**WHAT TO DO:** An exact copy of the data is required. No picture may appear in it.

[Electronics source listings]
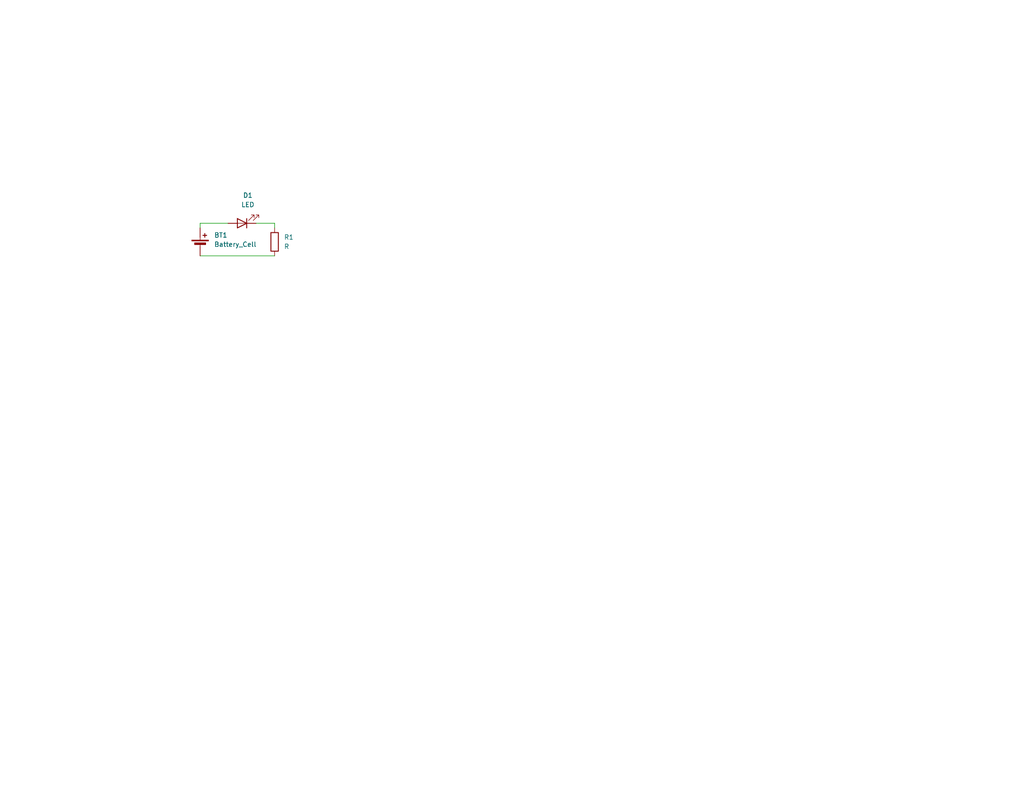
<source format=kicad_sch>
(kicad_sch
	(version 20231120)
	(generator "eeschema")
	(generator_version "8.0")
	(uuid "7fcc3c4f-d981-4302-adae-d6e11f764944")
	(paper "USLetter")
	(title_block
		(title "Led")
		(date "2024-10-24")
		(rev "1.0")
		(company "Formula Slug")
	)
	
	(wire
		(pts
			(xy 62.23 60.96) (xy 54.61 60.96)
		)
		(stroke
			(width 0)
			(type default)
		)
		(uuid "127f9586-4be8-4cf4-a836-82770420c879")
	)
	(wire
		(pts
			(xy 54.61 69.85) (xy 74.93 69.85)
		)
		(stroke
			(width 0)
			(type default)
		)
		(uuid "7051f9fa-7372-4f6c-a29d-750065c0e0f5")
	)
	(wire
		(pts
			(xy 69.85 60.96) (xy 74.93 60.96)
		)
		(stroke
			(width 0)
			(type default)
		)
		(uuid "7886aa83-3e41-4a65-98e5-76eb9ed7075b")
	)
	(wire
		(pts
			(xy 74.93 60.96) (xy 74.93 62.23)
		)
		(stroke
			(width 0)
			(type default)
		)
		(uuid "9db6f7cf-946e-4213-b729-5ad0b210fa5e")
	)
	(wire
		(pts
			(xy 54.61 60.96) (xy 54.61 62.23)
		)
		(stroke
			(width 0)
			(type default)
		)
		(uuid "d7a452ed-fc6f-4880-a53a-4cfebdabc2dd")
	)
	(symbol
		(lib_id "Device:LED")
		(at 66.04 60.96 180)
		(unit 1)
		(exclude_from_sim no)
		(in_bom yes)
		(on_board yes)
		(dnp no)
		(fields_autoplaced yes)
		(uuid "8af81a98-ca78-489c-92e0-028ee68c51fd")
		(property "Reference" "D1"
			(at 67.6275 53.34 0)
			(effects
				(font
					(size 1.27 1.27)
				)
			)
		)
		(property "Value" "LED"
			(at 67.6275 55.88 0)
			(effects
				(font
					(size 1.27 1.27)
				)
			)
		)
		(property "Footprint" "LED_SMD:LED_0805_2012Metric_Pad1.15x1.40mm_HandSolder"
			(at 66.04 60.96 0)
			(effects
				(font
					(size 1.27 1.27)
				)
				(hide yes)
			)
		)
		(property "Datasheet" "~"
			(at 66.04 60.96 0)
			(effects
				(font
					(size 1.27 1.27)
				)
				(hide yes)
			)
		)
		(property "Description" "Light emitting diode"
			(at 66.04 60.96 0)
			(effects
				(font
					(size 1.27 1.27)
				)
				(hide yes)
			)
		)
		(pin "1"
			(uuid "339f8272-ffee-4c00-a79d-8b9041027f0d")
		)
		(pin "2"
			(uuid "696613f7-12a9-4be9-9c30-74cb40d69b30")
		)
		(instances
			(project ""
				(path "/7fcc3c4f-d981-4302-adae-d6e11f764944"
					(reference "D1")
					(unit 1)
				)
			)
		)
	)
	(symbol
		(lib_id "Device:R")
		(at 74.93 66.04 0)
		(unit 1)
		(exclude_from_sim no)
		(in_bom yes)
		(on_board yes)
		(dnp no)
		(fields_autoplaced yes)
		(uuid "8df3a70b-c6eb-489a-a101-58b15aa93e37")
		(property "Reference" "R1"
			(at 77.47 64.7699 0)
			(effects
				(font
					(size 1.27 1.27)
				)
				(justify left)
			)
		)
		(property "Value" "R"
			(at 77.47 67.3099 0)
			(effects
				(font
					(size 1.27 1.27)
				)
				(justify left)
			)
		)
		(property "Footprint" "Resistor_SMD:R_0805_2012Metric_Pad1.20x1.40mm_HandSolder"
			(at 73.152 66.04 90)
			(effects
				(font
					(size 1.27 1.27)
				)
				(hide yes)
			)
		)
		(property "Datasheet" "~"
			(at 74.93 66.04 0)
			(effects
				(font
					(size 1.27 1.27)
				)
				(hide yes)
			)
		)
		(property "Description" "Resistor"
			(at 74.93 66.04 0)
			(effects
				(font
					(size 1.27 1.27)
				)
				(hide yes)
			)
		)
		(pin "2"
			(uuid "88b373f4-33ed-41fd-a6cc-ea118d84c0dc")
		)
		(pin "1"
			(uuid "b9594020-6f92-4613-a591-44f750e1d845")
		)
		(instances
			(project ""
				(path "/7fcc3c4f-d981-4302-adae-d6e11f764944"
					(reference "R1")
					(unit 1)
				)
			)
		)
	)
	(symbol
		(lib_id "Device:Battery_Cell")
		(at 54.61 67.31 0)
		(unit 1)
		(exclude_from_sim no)
		(in_bom yes)
		(on_board yes)
		(dnp no)
		(fields_autoplaced yes)
		(uuid "f5e9a3ab-bcce-4c3a-a75d-2f5d26b0fcf0")
		(property "Reference" "BT1"
			(at 58.42 64.1984 0)
			(effects
				(font
					(size 1.27 1.27)
				)
				(justify left)
			)
		)
		(property "Value" "Battery_Cell"
			(at 58.42 66.7384 0)
			(effects
				(font
					(size 1.27 1.27)
				)
				(justify left)
			)
		)
		(property "Footprint" "FS_3_Global_Footprint_Library:MS621FE-FL11E_SEC"
			(at 54.61 65.786 90)
			(effects
				(font
					(size 1.27 1.27)
				)
				(hide yes)
			)
		)
		(property "Datasheet" "~"
			(at 54.61 65.786 90)
			(effects
				(font
					(size 1.27 1.27)
				)
				(hide yes)
			)
		)
		(property "Description" "Single-cell battery"
			(at 54.61 67.31 0)
			(effects
				(font
					(size 1.27 1.27)
				)
				(hide yes)
			)
		)
		(pin "2"
			(uuid "56196276-6a51-405b-91cc-3dff76b98e3b")
		)
		(pin "1"
			(uuid "940243db-81a8-43b6-9121-c03514711b8c")
		)
		(instances
			(project ""
				(path "/7fcc3c4f-d981-4302-adae-d6e11f764944"
					(reference "BT1")
					(unit 1)
				)
			)
		)
	)
	(sheet_instances
		(path "/"
			(page "1")
		)
	)
)

</source>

**EXERCISE RESPONSE:**
<source format=kicad_sch>
(kicad_sch
	(version 20231120)
	(generator "eeschema")
	(generator_version "8.0")
	(uuid "7fcc3c4f-d981-4302-adae-d6e11f764944")
	(paper "USLetter")
	(title_block
		(title "Led")
		(date "2024-10-24")
		(rev "1.0")
		(company "Formula Slug")
	)
	
	(wire
		(pts
			(xy 62.23 60.96) (xy 54.61 60.96)
		)
		(stroke
			(width 0)
			(type default)
		)
		(uuid "127f9586-4be8-4cf4-a836-82770420c879")
	)
	(wire
		(pts
			(xy 54.61 69.85) (xy 74.93 69.85)
		)
		(stroke
			(width 0)
			(type default)
		)
		(uuid "7051f9fa-7372-4f6c-a29d-750065c0e0f5")
	)
	(wire
		(pts
			(xy 69.85 60.96) (xy 74.93 60.96)
		)
		(stroke
			(width 0)
			(type default)
		)
		(uuid "7886aa83-3e41-4a65-98e5-76eb9ed7075b")
	)
	(wire
		(pts
			(xy 74.93 60.96) (xy 74.93 62.23)
		)
		(stroke
			(width 0)
			(type default)
		)
		(uuid "9db6f7cf-946e-4213-b729-5ad0b210fa5e")
	)
	(wire
		(pts
			(xy 54.61 60.96) (xy 54.61 62.23)
		)
		(stroke
			(width 0)
			(type default)
		)
		(uuid "d7a452ed-fc6f-4880-a53a-4cfebdabc2dd")
	)
	(symbol
		(lib_id "Device:LED")
		(at 66.04 60.96 180)
		(unit 1)
		(exclude_from_sim no)
		(in_bom yes)
		(on_board yes)
		(dnp no)
		(fields_autoplaced yes)
		(uuid "8af81a98-ca78-489c-92e0-028ee68c51fd")
		(property "Reference" "D1"
			(at 67.6275 53.34 0)
			(effects
				(font
					(size 1.27 1.27)
				)
			)
		)
		(property "Value" "LED"
			(at 67.6275 55.88 0)
			(effects
				(font
					(size 1.27 1.27)
				)
			)
		)
		(property "Footprint" "LED_SMD:LED_0805_2012Metric_Pad1.15x1.40mm_HandSolder"
			(at 66.04 60.96 0)
			(effects
				(font
					(size 1.27 1.27)
				)
				(hide yes)
			)
		)
		(property "Datasheet" "~"
			(at 66.04 60.96 0)
			(effects
				(font
					(size 1.27 1.27)
				)
				(hide yes)
			)
		)
		(property "Description" "Light emitting diode"
			(at 66.04 60.96 0)
			(effects
				(font
					(size 1.27 1.27)
				)
				(hide yes)
			)
		)
		(pin "1"
			(uuid "339f8272-ffee-4c00-a79d-8b9041027f0d")
		)
		(pin "2"
			(uuid "696613f7-12a9-4be9-9c30-74cb40d69b30")
		)
		(instances
			(project ""
				(path "/7fcc3c4f-d981-4302-adae-d6e11f764944"
					(reference "D1")
					(unit 1)
				)
			)
		)
	)
	(symbol
		(lib_id "Device:R")
		(at 74.93 66.04 0)
		(unit 1)
		(exclude_from_sim no)
		(in_bom yes)
		(on_board yes)
		(dnp no)
		(fields_autoplaced yes)
		(uuid "8df3a70b-c6eb-489a-a101-58b15aa93e37")
		(property "Reference" "R1"
			(at 77.47 64.7699 0)
			(effects
				(font
					(size 1.27 1.27)
				)
				(justify left)
			)
		)
		(property "Value" "R"
			(at 77.47 67.3099 0)
			(effects
				(font
					(size 1.27 1.27)
				)
				(justify left)
			)
		)
		(property "Footprint" "Resistor_SMD:R_0805_2012Metric_Pad1.20x1.40mm_HandSolder"
			(at 73.152 66.04 90)
			(effects
				(font
					(size 1.27 1.27)
				)
				(hide yes)
			)
		)
		(property "Datasheet" "~"
			(at 74.93 66.04 0)
			(effects
				(font
					(size 1.27 1.27)
				)
				(hide yes)
			)
		)
		(property "Description" "Resistor"
			(at 74.93 66.04 0)
			(effects
				(font
					(size 1.27 1.27)
				)
				(hide yes)
			)
		)
		(pin "2"
			(uuid "88b373f4-33ed-41fd-a6cc-ea118d84c0dc")
		)
		(pin "1"
			(uuid "b9594020-6f92-4613-a591-44f750e1d845")
		)
		(instances
			(project ""
				(path "/7fcc3c4f-d981-4302-adae-d6e11f764944"
					(reference "R1")
					(unit 1)
				)
			)
		)
	)
	(symbol
		(lib_id "Device:Battery_Cell")
		(at 54.61 67.31 0)
		(unit 1)
		(exclude_from_sim no)
		(in_bom yes)
		(on_board yes)
		(dnp no)
		(fields_autoplaced yes)
		(uuid "f5e9a3ab-bcce-4c3a-a75d-2f5d26b0fcf0")
		(property "Reference" "BT1"
			(at 58.42 64.1984 0)
			(effects
				(font
					(size 1.27 1.27)
				)
				(justify left)
			)
		)
		(property "Value" "Battery_Cell"
			(at 58.42 66.7384 0)
			(effects
				(font
					(size 1.27 1.27)
				)
				(justify left)
			)
		)
		(property "Footprint" "FS_3_Global_Footprint_Library:MS621FE-FL11E_SEC"
			(at 54.61 65.786 90)
			(effects
				(font
					(size 1.27 1.27)
				)
				(hide yes)
			)
		)
		(property "Datasheet" "~"
			(at 54.61 65.786 90)
			(effects
				(font
					(size 1.27 1.27)
				)
				(hide yes)
			)
		)
		(property "Description" "Single-cell battery"
			(at 54.61 67.31 0)
			(effects
				(font
					(size 1.27 1.27)
				)
				(hide yes)
			)
		)
		(pin "2"
			(uuid "56196276-6a51-405b-91cc-3dff76b98e3b")
		)
		(pin "1"
			(uuid "940243db-81a8-43b6-9121-c03514711b8c")
		)
		(instances
			(project ""
				(path "/7fcc3c4f-d981-4302-adae-d6e11f764944"
					(reference "BT1")
					(unit 1)
				)
			)
		)
	)
	(sheet_instances
		(path "/"
			(page "1")
		)
	)
)

</source>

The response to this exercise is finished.